Dataset entries
◇ ◇ ◇ ◇ ◇ ◇ ◇

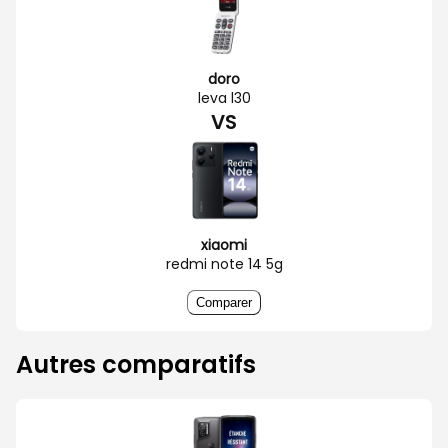
doro
leva l30
VS
xiaomi
redmi note 14 5g
Comparer
Autres comparatifs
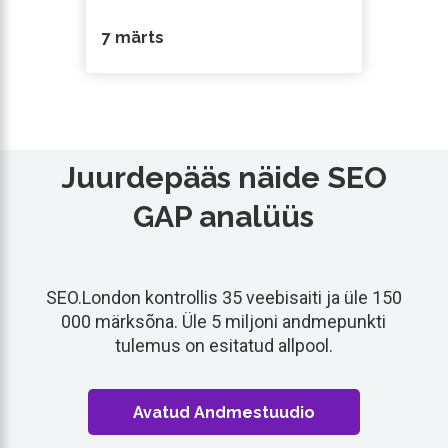
7 märts
Juurdepääs näide SEO
GAP analüüs
SEO.London kontrollis 35 veebisaiti ja üle 150
000 märksõna. Üle 5 miljoni andmepunkti
tulemus on esitatud allpool.
Avatud Andmestuudio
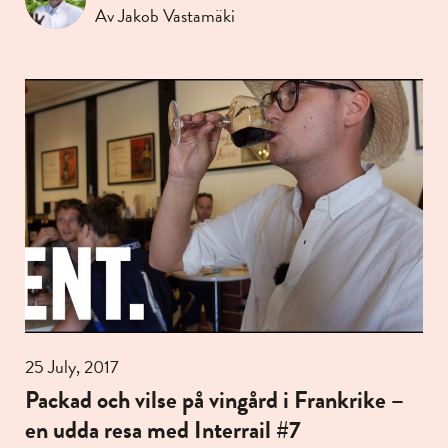
Av Jakob Vastamäki
25 July, 2017
Packad och vilse på vingård i Frankrike –
en udda resa med Interrail #7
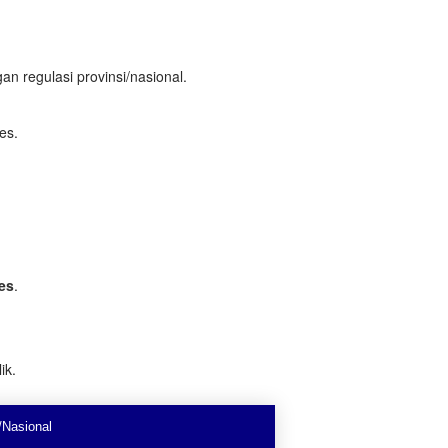
an regulasi provinsi/nasional.
es.
es
.
ik.
/Nasional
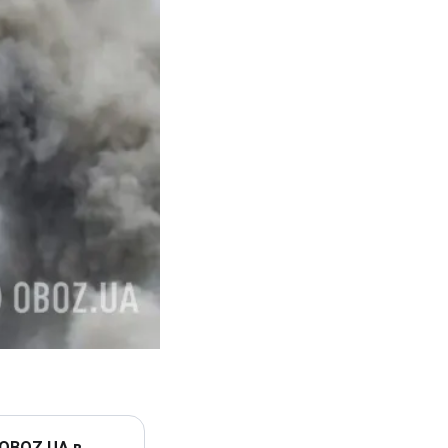
 OBOZ.UA в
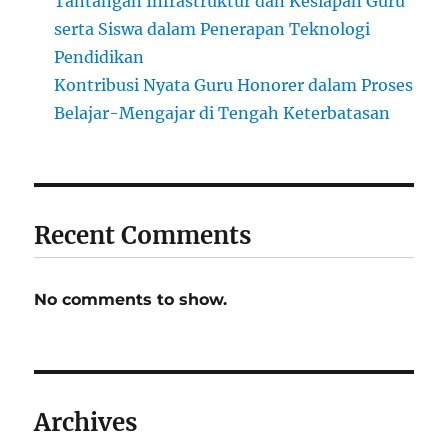
Tantangan Infrastruktur dan Kesiapan Guru
serta Siswa dalam Penerapan Teknologi
Pendidikan
Kontribusi Nyata Guru Honorer dalam Proses
Belajar-Mengajar di Tengah Keterbatasan
Recent Comments
No comments to show.
Archives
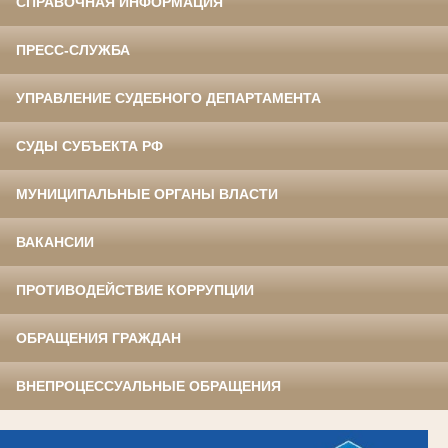
СПРАВОЧНАЯ ИНФОРМАЦИЯ
ПРЕСС-СЛУЖБА
УПРАВЛЕНИЕ СУДЕБНОГО ДЕПАРТАМЕНТА
СУДЫ СУБЪЕКТА РФ
МУНИЦИПАЛЬНЫЕ ОРГАНЫ ВЛАСТИ
ВАКАНСИИ
ПРОТИВОДЕЙСТВИЕ КОРРУПЦИИ
ОБРАЩЕНИЯ ГРАЖДАН
ВНЕПРОЦЕССУАЛЬНЫЕ ОБРАЩЕНИЯ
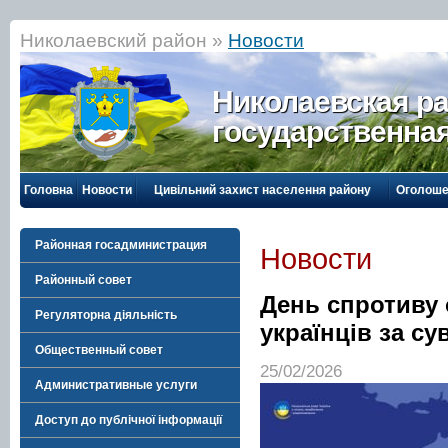
Николаевский район »
Новости
Николаевская р
государственна
Головна
Новости
Цивільний захист населення району
Оголоше
Районная госадминистрация
Новости
Районный совет
День спротиву 
Регуляторна діяльність
українців за су
Общественный совет
25/02/2026
Административные услуги
Доступ до публічної інформації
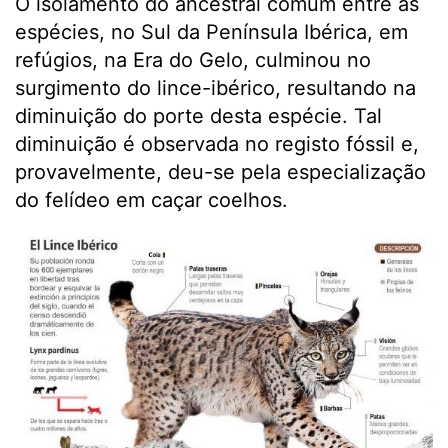
O isolamento do ancestral comum entre as
espécies, no Sul da Península Ibérica, em
refúgios, na Era do Gelo, culminou no
surgimento do lince-ibérico, resultando na
diminuição do porte desta espécie. Tal
diminuição é observada no registo fóssil e,
provavelmente, deu-se pela especialização
do felídeo em caçar coelhos.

◇ ◇ ◇ ◇ ◇ ◇ ◇

- [What the task asks]:
Copy out every one of the lines above word for word, omitting the pictures.

- [Written response]:
doro
leva l30
VS
xiaomi
redmi note 14 5g
Comparer
Autres comparatifs
7 märts
Juurdepääs näide SEO
GAP analüüs
SEO.London kontrollis 35 veebisaiti ja üle 150
000 märksõna. Üle 5 miljoni andmepunkti
tulemus on esitatud allpool.
Avatud Andmestuudio
Av Jakob Vastamäki
25 July, 2017
Packad och vilse på vingård i Frankrike –
en udda resa med Interrail #7
an regulasi provinsi/nasional.
es.
es
.
ik.
/Nasional
 OBOZ.UA в
Tantangan Infrastruktur dan Kesiapan Guru
serta Siswa dalam Penerapan Teknologi
Pendidikan
Kontribusi Nyata Guru Honorer dalam Proses
Belajar-Mengajar di Tengah Keterbatasan
Recent Comments
No comments to show.
Archives
СПРАВОЧНАЯ ИНФОРМАЦИЯ
ПРЕСС-СЛУЖБА
УПРАВЛЕНИЕ СУДЕБНОГО ДЕПАРТАМЕНТА
СУДЫ СУБЪЕКТА РФ
МУНИЦИПАЛЬНЫЕ ОРГАНЫ ВЛАСТИ
ВАКАНСИИ
ПРОТИВОДЕЙСТВИЕ КОРРУПЦИИ
ОБРАЩЕНИЯ ГРАЖДАН
ВНЕПРОЦЕССУАЛЬНЫЕ ОБРАЩЕНИЯ
Николаевский район »
Новости
Николаевская р
государственна
Головна
Новости
Цивільний захист населення району
Оголоше
Районная госадминистрация
Новости
Районный совет
День спротиву 
Регуляторна діяльність
українців за су
Общественный совет
25/02/2026
Административные услуги
Доступ до публічної інформації
O isolamento do ancestral comum entre as
espécies, no Sul da Península Ibérica, em
refúgios, na Era do Gelo, culminou no
surgimento do lince-ibérico, resultando na
diminuição do porte desta espécie. Tal
diminuição é observada no registo fóssil e,
provavelmente, deu-se pela especialização
do felídeo em caçar coelhos.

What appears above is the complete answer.